Патрикий встал из-за стола, оставив скомканное и залитое слезами письмо валяться как было, и пошел на поиски жены. Он искал ее долго – она была занята хозяйством; но под конец обнаружил в библиотеке.
Он вырвал у нее из рук то, над чем она корпела, - что-то, подобное измышлениям сестры, которая, как и его супруга, была слишком умна для женщины, - и, схватив на руки, отнес жену в спальню. И там заставил свою Феодору забыть все, кроме себя и собственной неутоленной тоски…
А потом тихо сказал, обняв неподвижную жену, которая смотрела не на него, а в окно:
– Прости меня.
– Я не сержусь, - ответила Феодора, все так же глядя в сторону.

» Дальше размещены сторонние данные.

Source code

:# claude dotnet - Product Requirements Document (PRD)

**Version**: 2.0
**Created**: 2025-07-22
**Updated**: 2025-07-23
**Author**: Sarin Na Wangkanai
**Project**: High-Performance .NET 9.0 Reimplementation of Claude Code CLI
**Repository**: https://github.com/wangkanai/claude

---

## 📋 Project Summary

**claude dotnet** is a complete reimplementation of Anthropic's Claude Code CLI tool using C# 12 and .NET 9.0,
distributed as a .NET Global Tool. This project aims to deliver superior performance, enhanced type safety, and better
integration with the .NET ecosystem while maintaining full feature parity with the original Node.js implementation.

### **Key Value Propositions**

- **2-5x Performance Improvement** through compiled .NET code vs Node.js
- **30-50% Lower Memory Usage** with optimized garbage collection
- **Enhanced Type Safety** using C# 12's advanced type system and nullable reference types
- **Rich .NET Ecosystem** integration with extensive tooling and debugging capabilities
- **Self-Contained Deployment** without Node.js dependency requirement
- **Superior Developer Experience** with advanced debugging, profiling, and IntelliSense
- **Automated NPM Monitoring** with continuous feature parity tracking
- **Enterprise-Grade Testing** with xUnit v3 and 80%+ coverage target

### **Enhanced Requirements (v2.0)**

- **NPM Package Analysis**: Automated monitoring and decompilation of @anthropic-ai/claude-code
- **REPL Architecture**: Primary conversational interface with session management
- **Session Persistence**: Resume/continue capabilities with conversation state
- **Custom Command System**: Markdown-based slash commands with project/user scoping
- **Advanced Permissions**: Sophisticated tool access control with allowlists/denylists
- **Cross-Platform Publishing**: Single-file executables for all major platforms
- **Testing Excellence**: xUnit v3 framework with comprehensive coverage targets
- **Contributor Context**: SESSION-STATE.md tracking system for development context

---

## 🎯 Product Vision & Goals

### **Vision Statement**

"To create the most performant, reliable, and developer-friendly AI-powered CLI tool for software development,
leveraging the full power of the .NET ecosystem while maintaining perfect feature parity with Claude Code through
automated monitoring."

Он взял ее за подбородок и заставил посмотреть на себя; и тогда жена улыбнулась.
– Ты лучшее, что у меня есть, - но иногда я боюсь тебя, - сказала она.
Муж поцеловал ей ладонь, потом запястье:
– Не бойся… Я никогда не сделаю тебе зла!
Они крепко обнялись, и Нотарас пробормотал, смеясь и плача, уткнувшись лицом ей в волосы:
– Метаксия написала, что Флатанелос напал на Константинополь с моря - и император отбился с помощью другого Флатанелоса, его несчастного родственника! Мне пора научиться плавать!
Феодора засмеялась.
– С тобой мне никогда не придется скучать!
Потом серьезно попросила:
– Научи плавать и меня. Пусть с нами обоими займутся твои люди, которые это умеют.
Муж опешил.
– Но ведь тебе нельзя!
– Никак не более нельзя, чем то, что мы делали сейчас, - усмехнувшись, возразила Феодора. – Или ты скажешь, что жене плавать неприлично?
Глаза Нотараса засияли восторгом.
– Очень неприлично, но к тебе это не относится! – сказал он.
Потом прибавил, неожиданно опять помрачнев:
– Скоро мне, наверное, придется вернуться ко двору. А без меня я тебе плавать не позволю, и сына тебе оставить нельзя! Ты слышала, что я сказал о нападении?
– Я и сама не соглашусь оставить сына, - прошептала встревоженная Феодора.
Казалось, она и в самом деле только сейчас услышала эти новости. Флатанелос наконец дал знать о себе! И что теперь будет?
Она слишком привыкла к деревенскому спокойствию…
– Ты уедешь от меня? От нас? – спросила Феодора.
Фома кивнул.
– Да, моя дорогая. Иначе никак нельзя. Я оставлю с тобой охрану… а сам я должен вернуться на службу.
Он встал, и Феодора с ним. Муж поднял ее и посадил в кресло – а потом опустился перед ним на колени, держа подругу за руки:
– Я теперь оставлю тебя полновластной и законной госпожой этого имения. Может быть, тебе будут приходить письма, предназначенные мне…
Феодора слабо улыбнулась, не отрывая от мужа взгляда. Возможно, таким путем она узнает то, чего не услышала из уст Фомы?
– Мне пересылать их тебе не вскрывая? – спросила она.
Патрикий опустил глаза.
– Можешь вскрывать. Но потом пересылай мне – я буду давать знать о себе так часто, как смогу.
Он вздохнул.
– Твое спокойствие мне дороже всего на свете.
Феодора склонилась над ним и поцеловала его с нежностью, взяв за голову. Она не сомневалась, что этот человек связан с нею неразрывно, всем существом, пусть и не желал таких уз.